Therefore, the exploitation of intellectual property by the taker does not generate operating income for a certain period of time without payment of royalties under the unpaid licensing agreement, provided that the parties have extended the unpaid relationships for the period for which the taker then paid royalties. As in Wistron, Mondis objected to the deference and the court sided with Mondis, but for various reasons. In that case, the judgment concerned two Innolux companies — the Taiwanese parent company and a U.S. subsidiary — and the two defendants were therefore jointly liable for the judgment. The court stated that “if foreign and American companies are jointly responsible, U.S. judgments must be paid in full, regardless of foreign withholding taxes.” Mondis v. Innolux, supra, referring to QinetiQ Ltd against Samsung Telecomms. That`s right. L.P., Case 2:03-cv-22 (E.D. Tex).
7 Sept. 2005). As in the Wistron case, the court`s decision forced Innolux to pay Taiwan mondis taxes. In November 2016, a U.S. district court ordered a Taiwanese company to pay a fee on royalties it paid to a foreign licensee, even though these taxes are typically the licensee`s obligation. Mondis Technology Ltd. v. Wistron Corporation, Case No. 15-cv-02340-RA (S.D.N.Y. November 3, 2016).

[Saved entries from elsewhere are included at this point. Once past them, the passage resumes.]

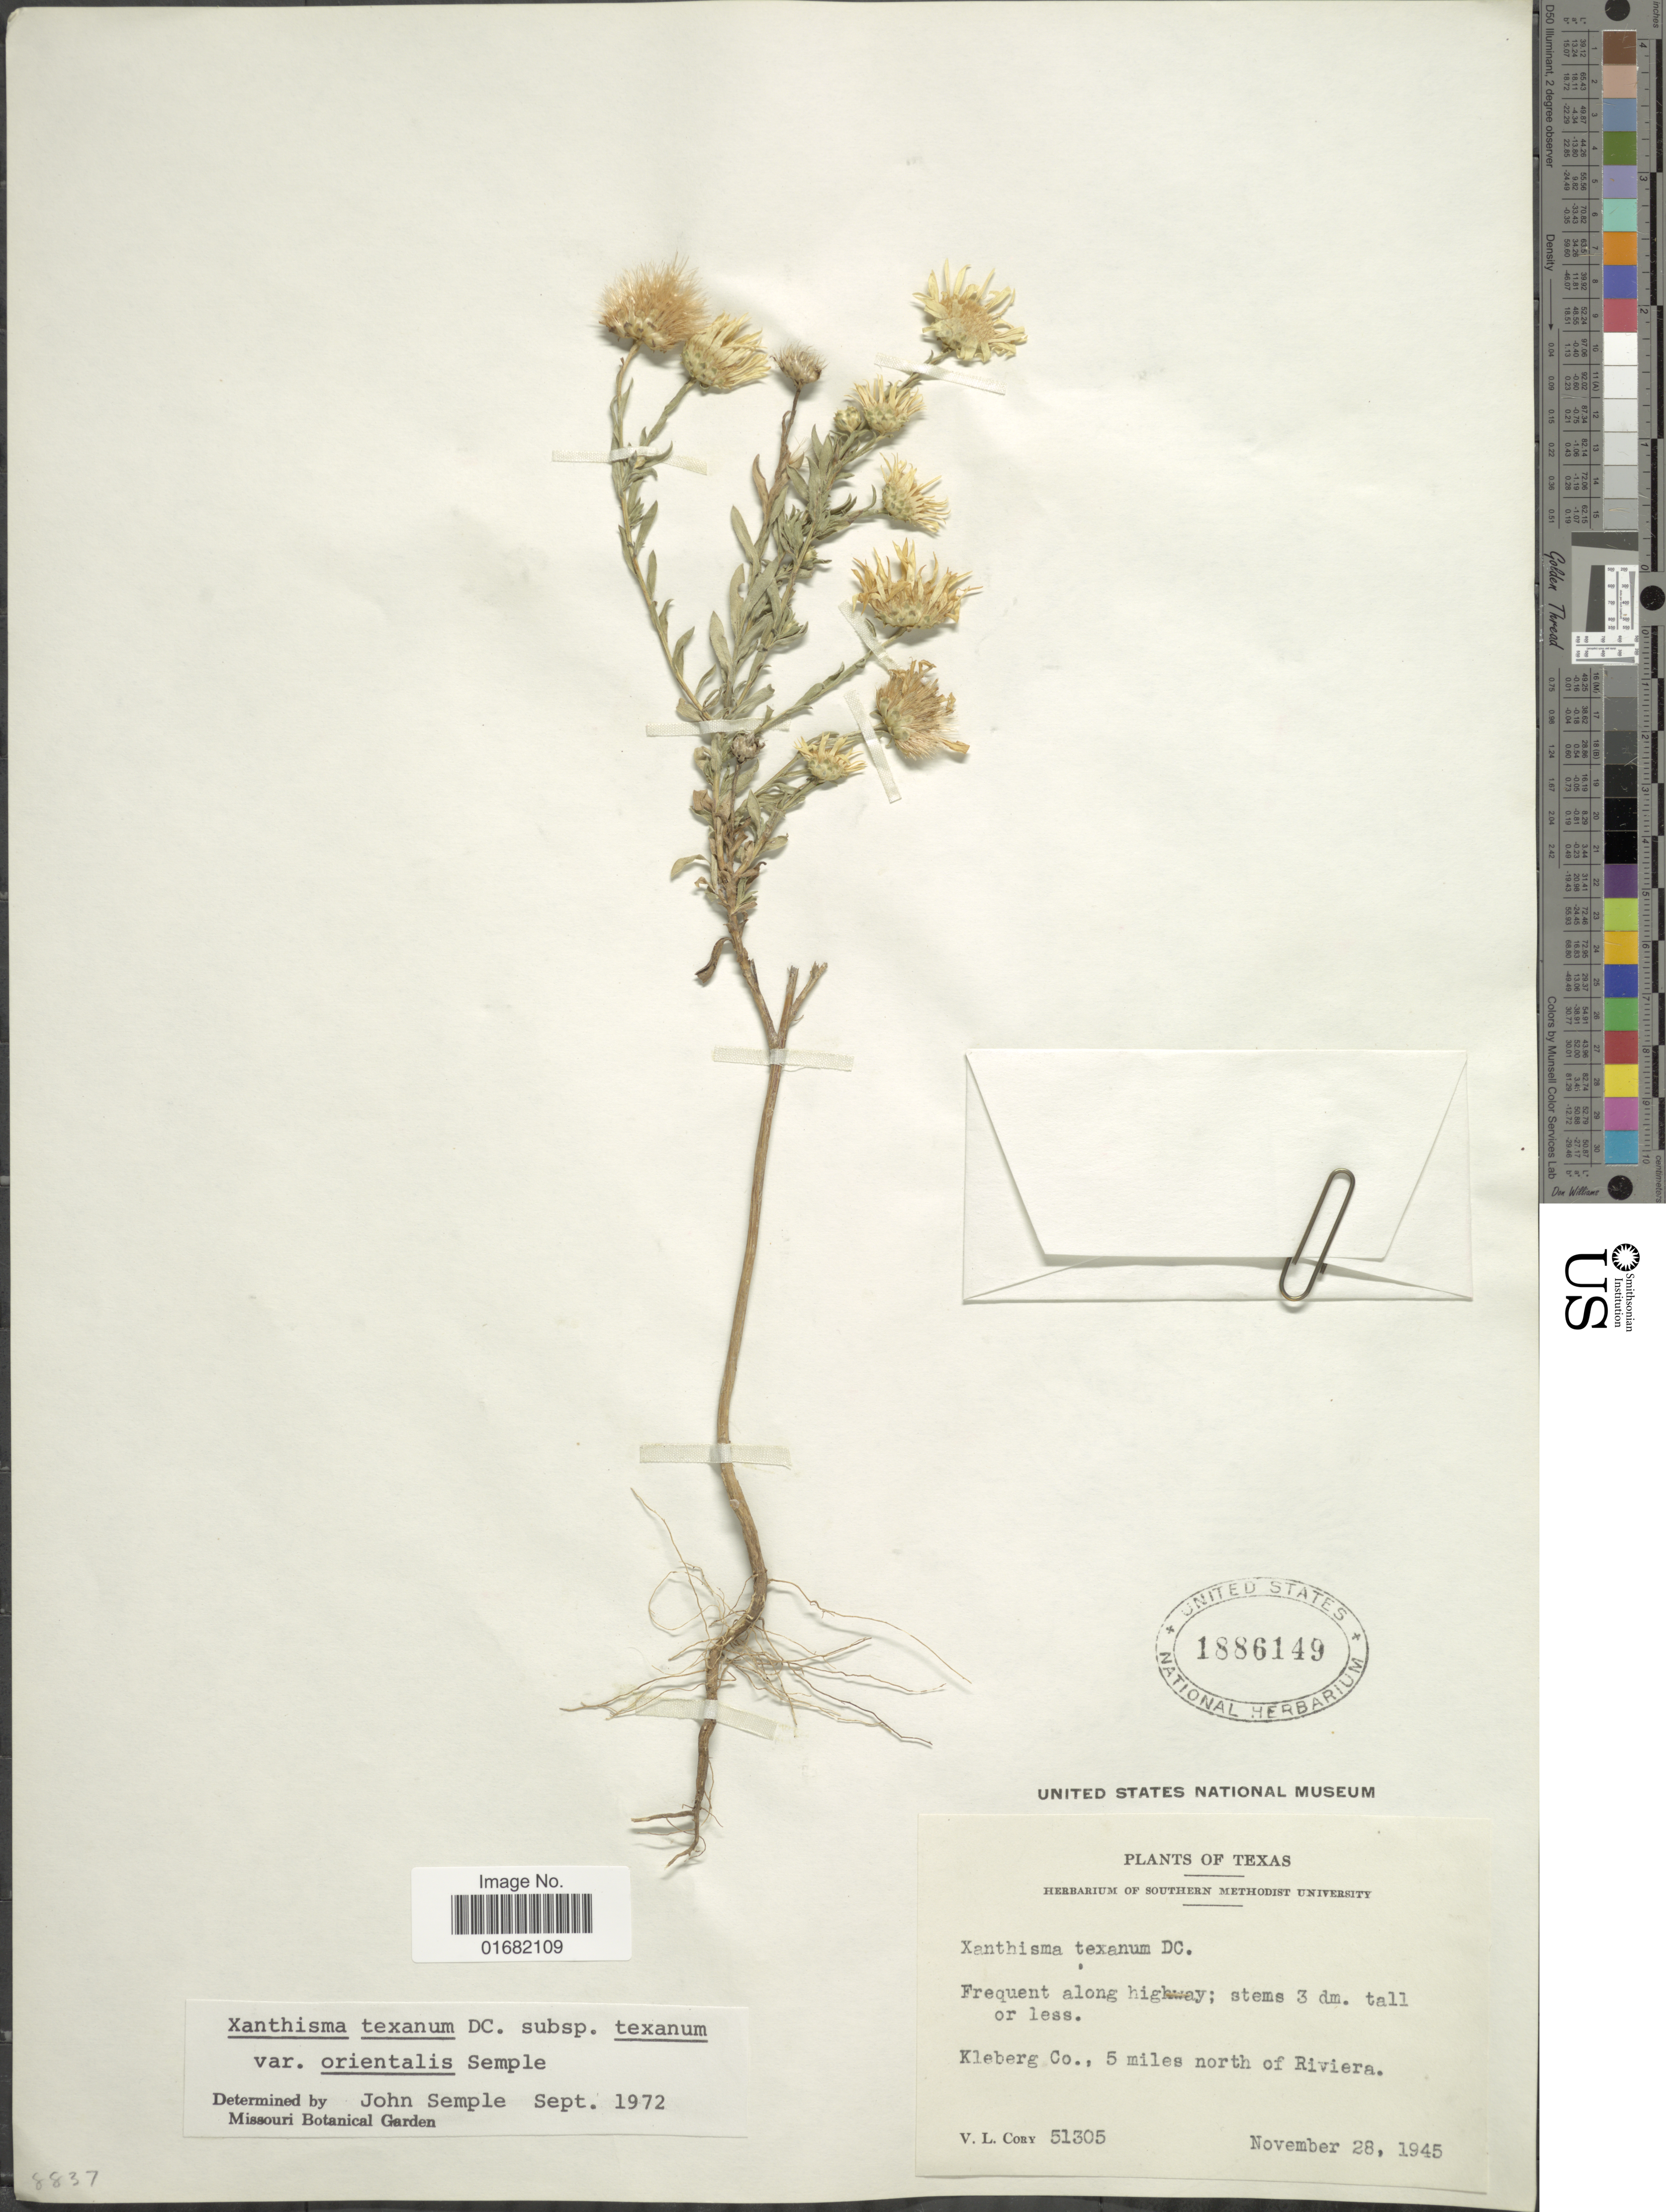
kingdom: Plantae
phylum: Tracheophyta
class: Magnoliopsida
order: Asterales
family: Asteraceae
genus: Xanthisma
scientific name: Xanthisma texanum var. orientalis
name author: Semple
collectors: V. Cory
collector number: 51305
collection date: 1945-11-28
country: United States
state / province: Texas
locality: Kleberg Co., 5 miles north of Riviera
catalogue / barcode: US 1886149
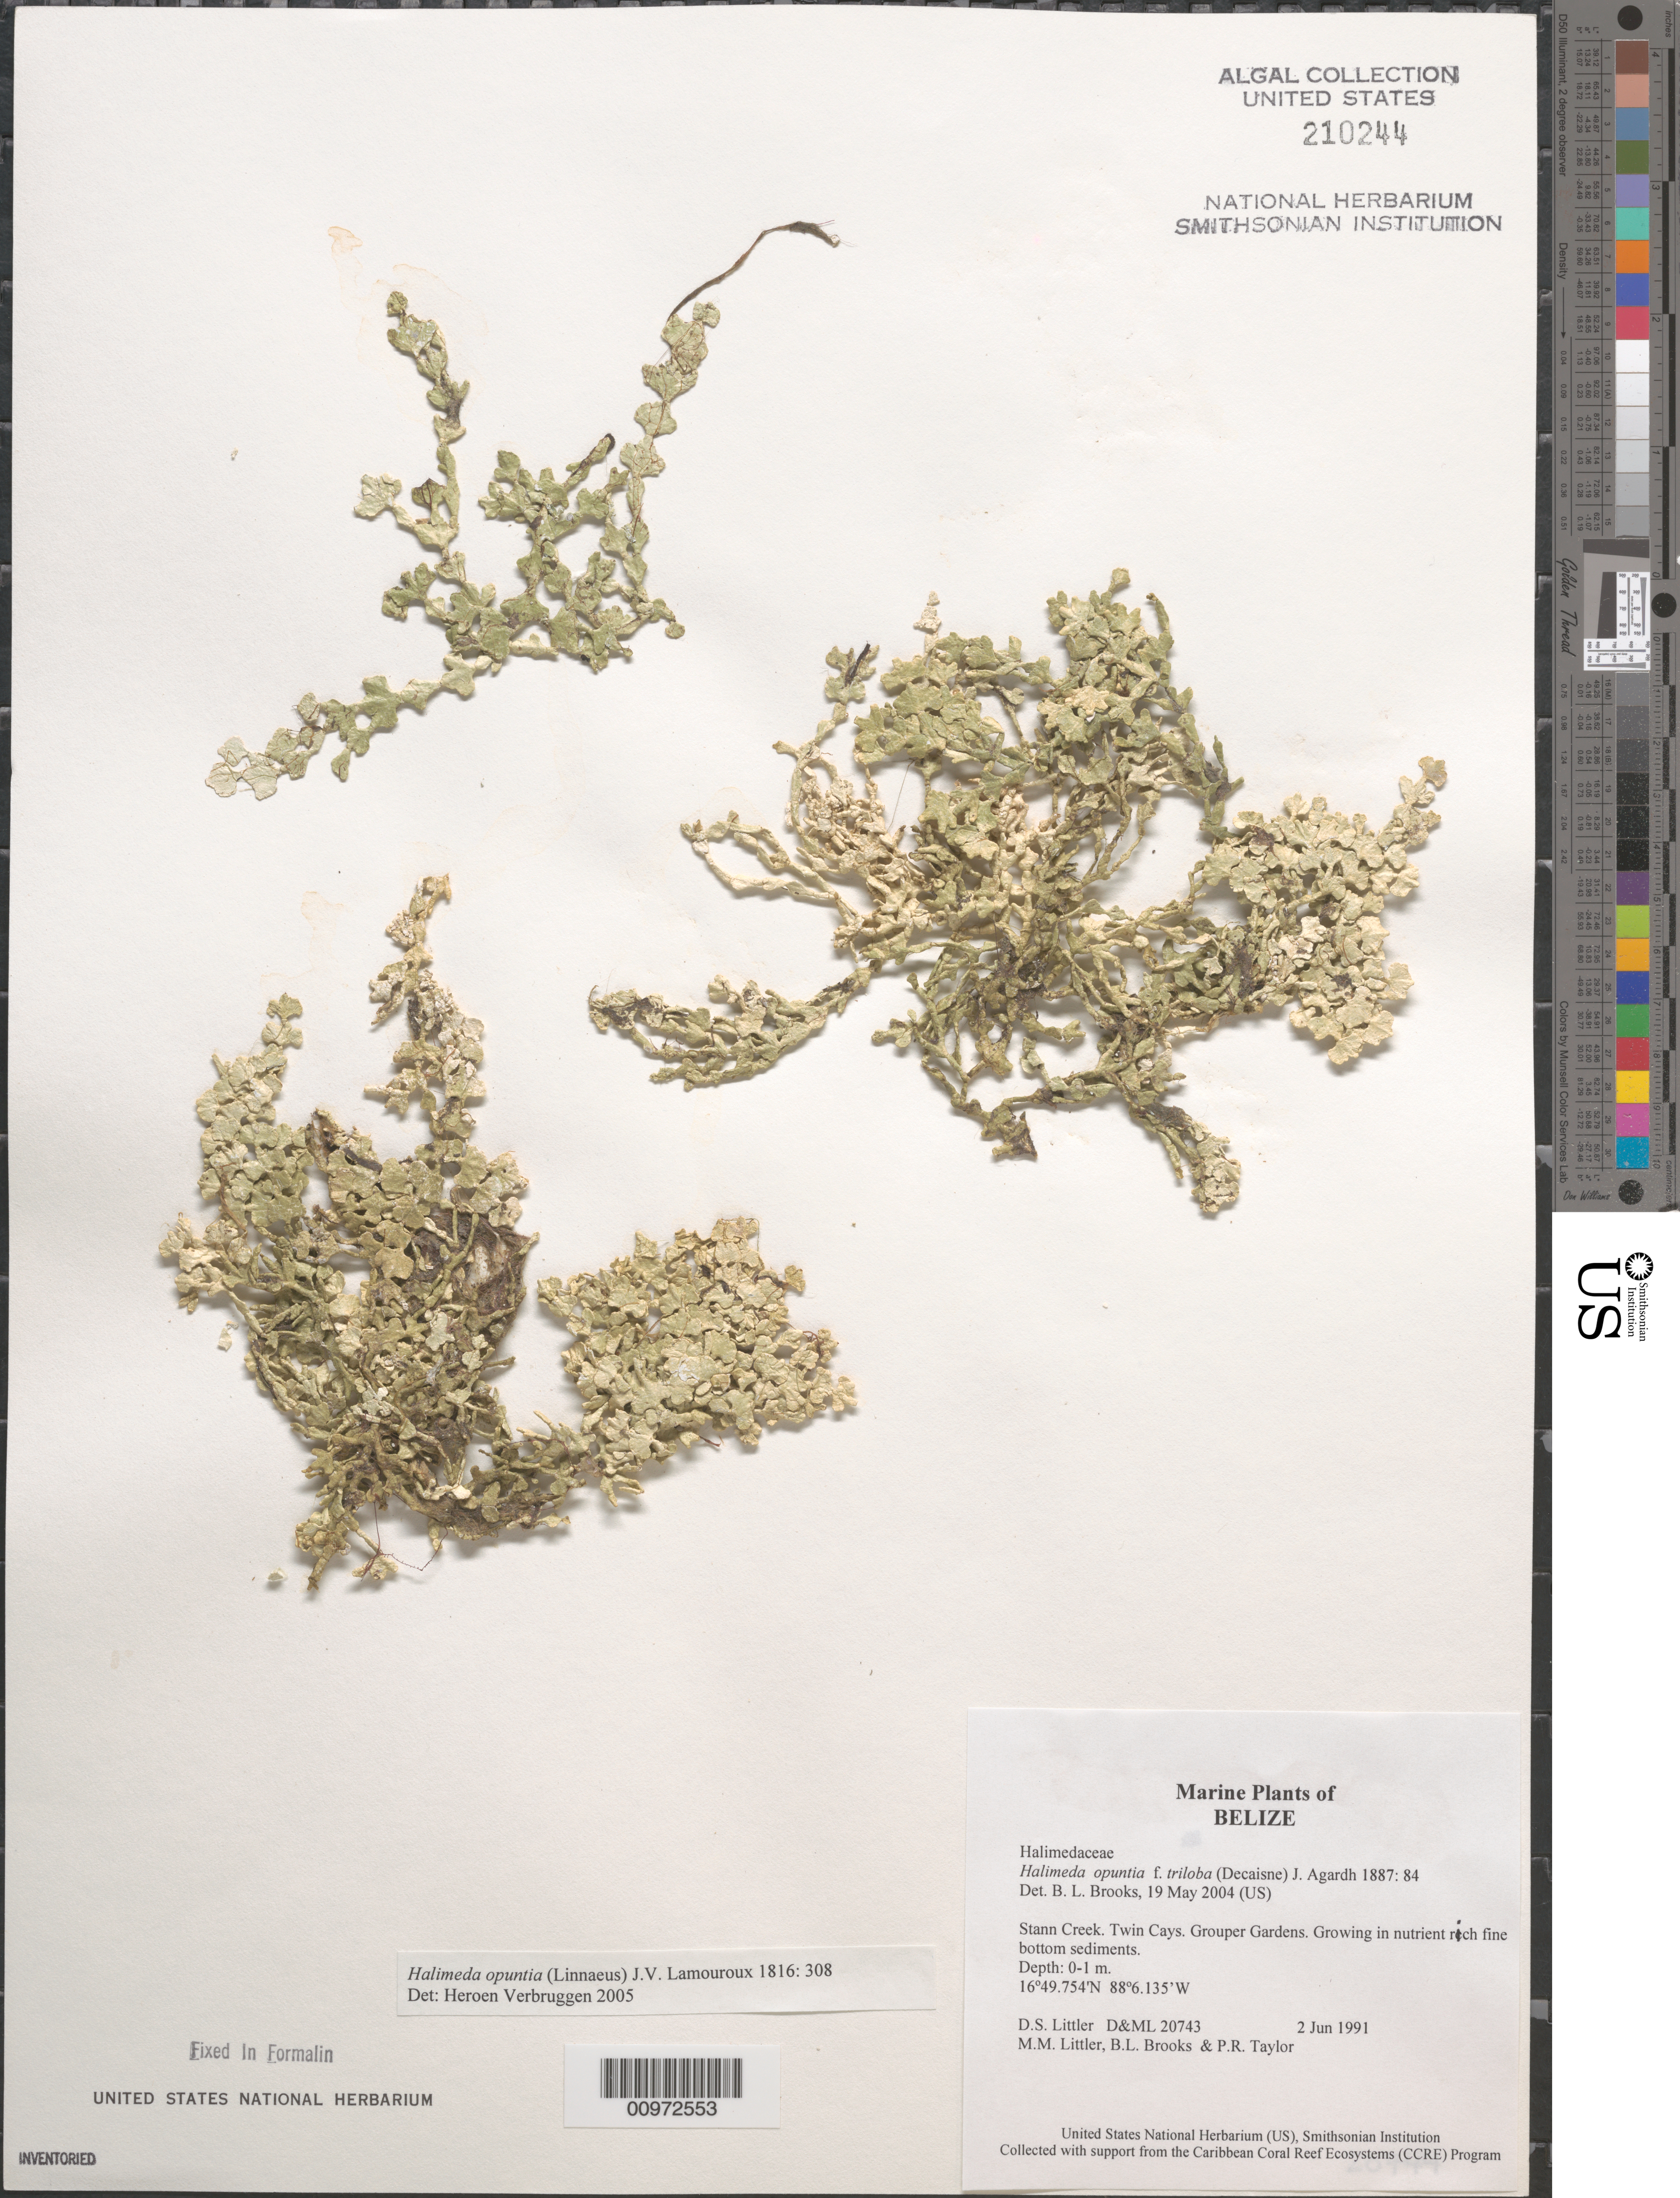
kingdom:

A few years earlier, the same licensee forced another Taiwanese licensee to pay his taxes from Taiwan. Mondis Technology Ltd. v. Chimei-Innolux Corp., Case No. 2:11-cv-378-JRG (E.D. Tex). April 30, 2012). Like most countries, Taiwan has double taxation agreements with a few dozen countries that allow a foreign licensee to apply for a reduction in withholding tax if they can prove that they paid taxes on the same royalties in their home country. However, the demand for such a reduction is secondary.
The first step is for the purchaser to keep 20% of its payments to the licensee and pass this deduction on to the authorities. In addition, the contract may allow the licensee to temporarily use intellectual property without paying royalties to the rights holder to give him time to set up and develop a business. In this case, the tax authorities may also conclude that during this period, the taxpayer used the mark without consideration, resulting in non-professional income. In this case, the contract to reduce these tax risks should provide for the obligation for the taker to pay payments subject to licence during the establishment of his business.